既存のドキュメントの殆どは DDP か RPC のいずれかのために書かれていますので、このページの残りはこれら 2 つのコンポーネントのための資料を詳述します。
データ並列訓練
PyTorch はデータ並列訓練のために幾つかのオプションを提供します。単純から複雑へそしてプロトタイプから製品へ徐々に成長するアプリケーションについて、一般的な開発の軌跡は以下になります :
- 単一デバイス訓練を利用します、データとモデルが 1 つの GPU に収まり、訓練スピードが問題ではない場合。
- 単一マシン・マルチ GPU DataParallel を利用します、もしサーバ上に複数の GPU があり、最小限のコード変更で訓練をスピードアップしたい場合。
- 単一マシン・マルチ GPU DistributedDataParallel を利用します、もし訓練を更にスピードアップしたくてそれをセットアップするためにもう少し多いコードを書く意志がある場合。
- マルチマシン DistributedDataParallel と 起動スクリプト を利用します、アプリケーションがマシン境界を越えてスケールする必要がある場合。
- 分散訓練を起動するために torchelastic を利用します、エラー (e.g., OOM) が想定されるか、あるいは訓練の間にリソースが動的に加わったり離れたりする場合。
Note: データ並列訓練はまた 自動混合精度 (AMP, Automatic Mixed Precision) とも動作します。
torch.nn.DataParallel
DataParallel パッケージは単一マシン・マルチ GPU 並列処理を最低のコーディング・ハードルで有効にします。
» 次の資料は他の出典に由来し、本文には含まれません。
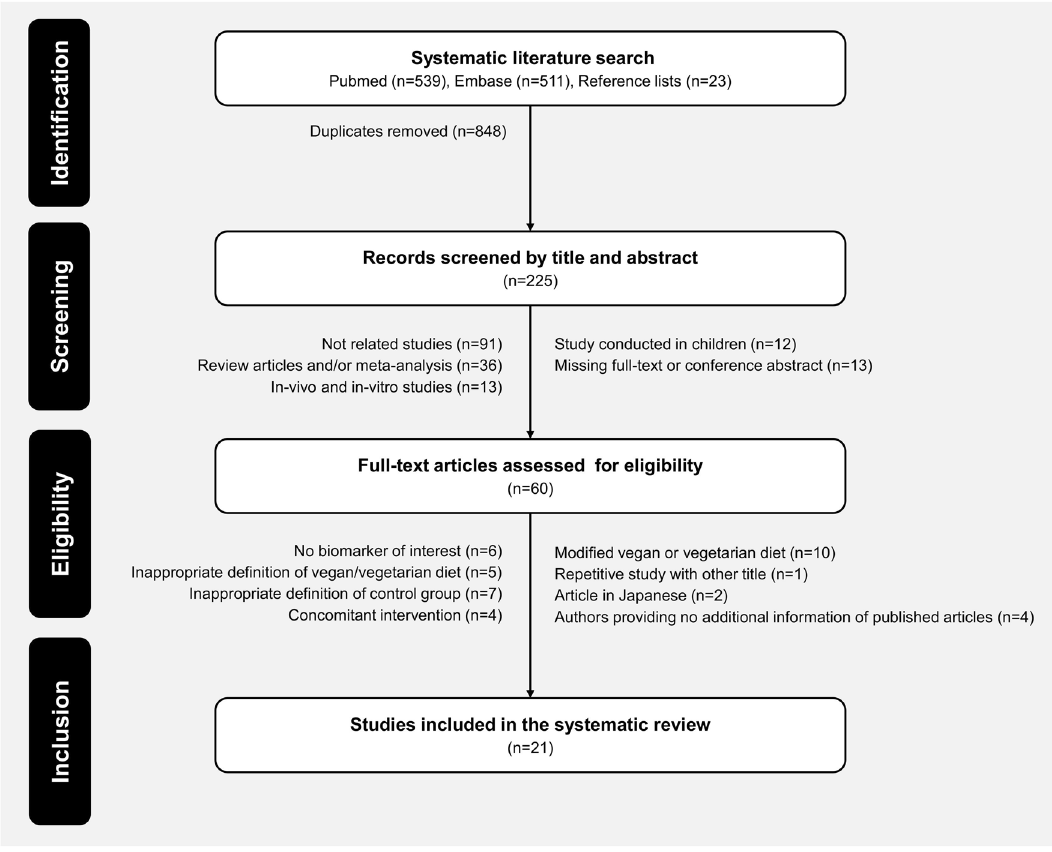
Figure 1. Flowchart. Selection process from initial search to final number of the included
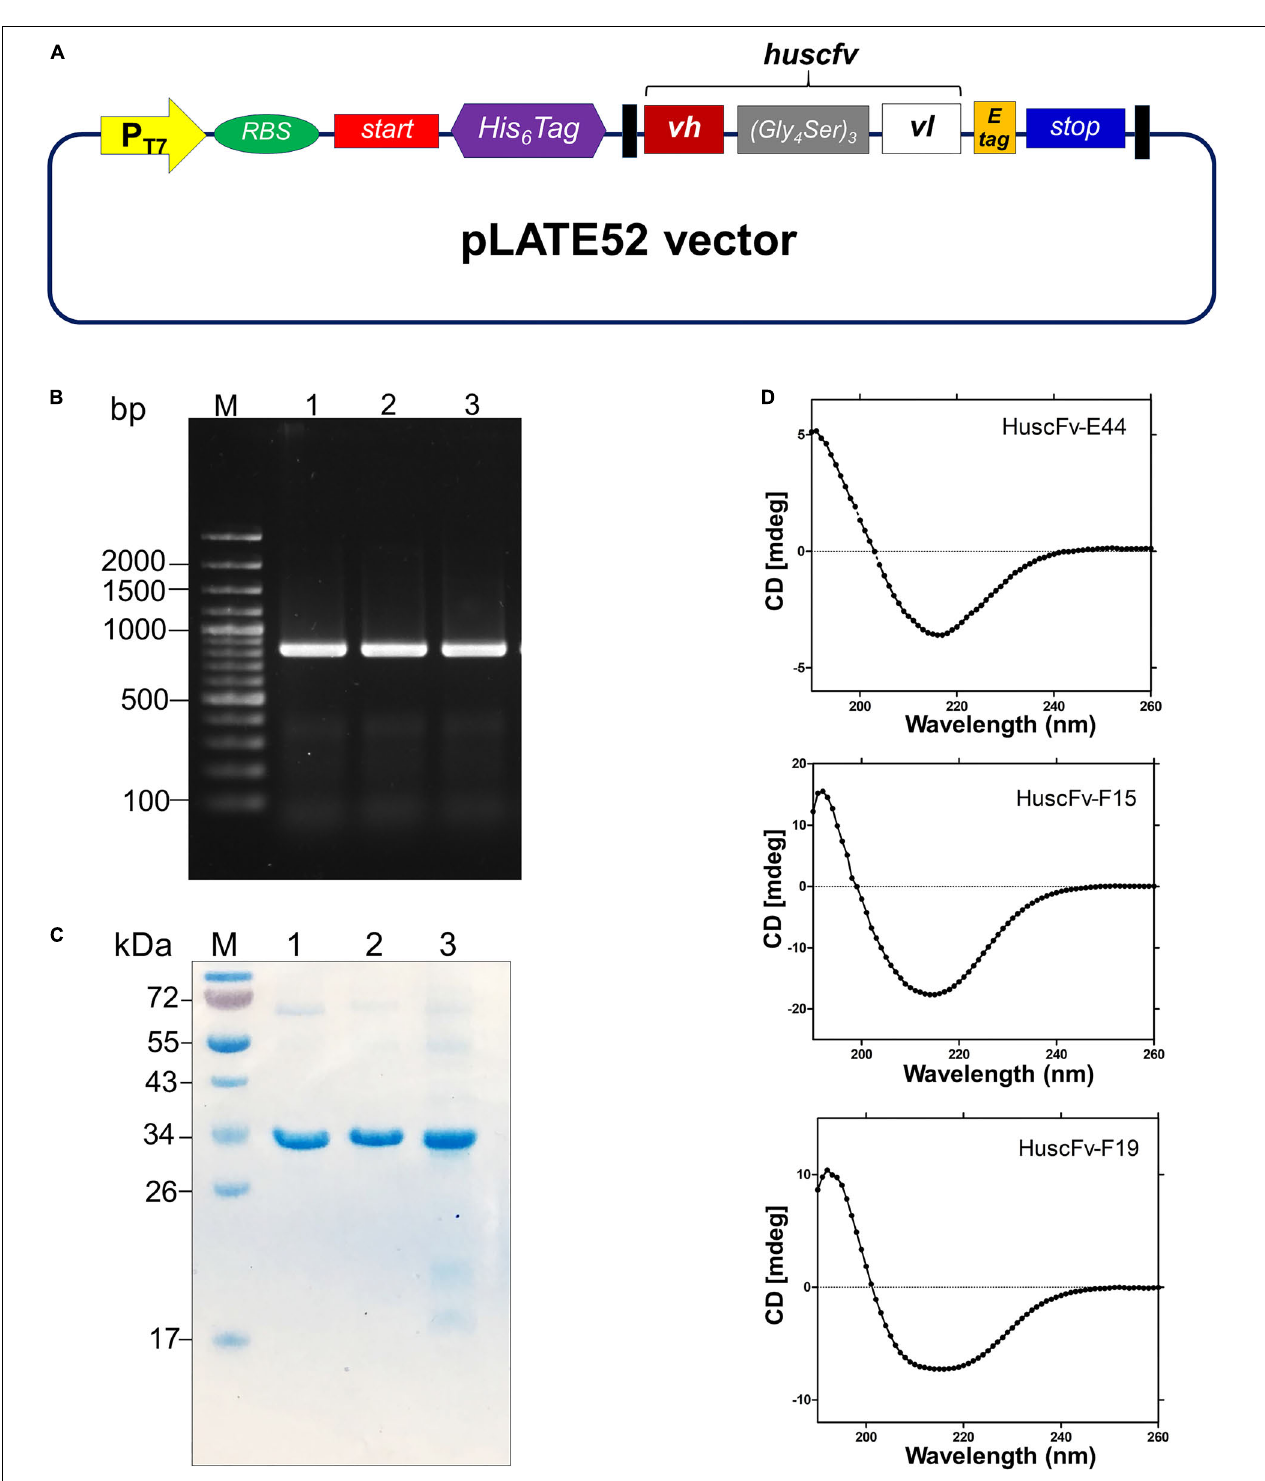
FIGURE 3 | Production and characterization of HuscFvs to 3O-C12-HSL. (A) Schematic diagram of the inserted DNA construct in pLATE52 where the DNA sequence coding for HuscFv ( vh-linker-vl ) was flanked with DNA sequences of 6 × His at the 5 (cid:48) end and E-tag at the 3 (cid:48) end. (B) Amplicons of huscfv -LIC fragments ( ∼ 850 bp) for sub-cloning into pLATE52 vector. M, 100 bp-plus DNA ladder; 1–3, huscfv -LIC amplicons of three representatives transformed NiCo21(DE3) E. coli clones. Numbers at the left are DNA sizes in bp. (C) Stained SDS-PAGE-separated purified recombinant HuscFvs. M, protein standard; 1–3, purified HuscFv-E44, HuscFv-F15 and HuscFv-F19, respectively. Numbers at the left are protein masses in kDa. (D) CD spectra of the refolded HuscFv-E44, HuscFv-F15, and HuscFv-F19.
それはアプリケーション・コードへの 1 行の変更を必要とするだけです。チュートリアル オプション: データ並列 はサンプルを示します。注意する点は、DataParallel は利用するに非常に容易ですが、最善のパフォーマンスを通常は提供しないことです。これは DataParallel の実装が総ての forward パスでモデルを複製し、そしてその単一プロセス・マルチスレッド並列処理は必然的に GIL 競合に悩まされます。より良いパフォーマンスを得るには、DistributedDataParallel の使用を考えてください。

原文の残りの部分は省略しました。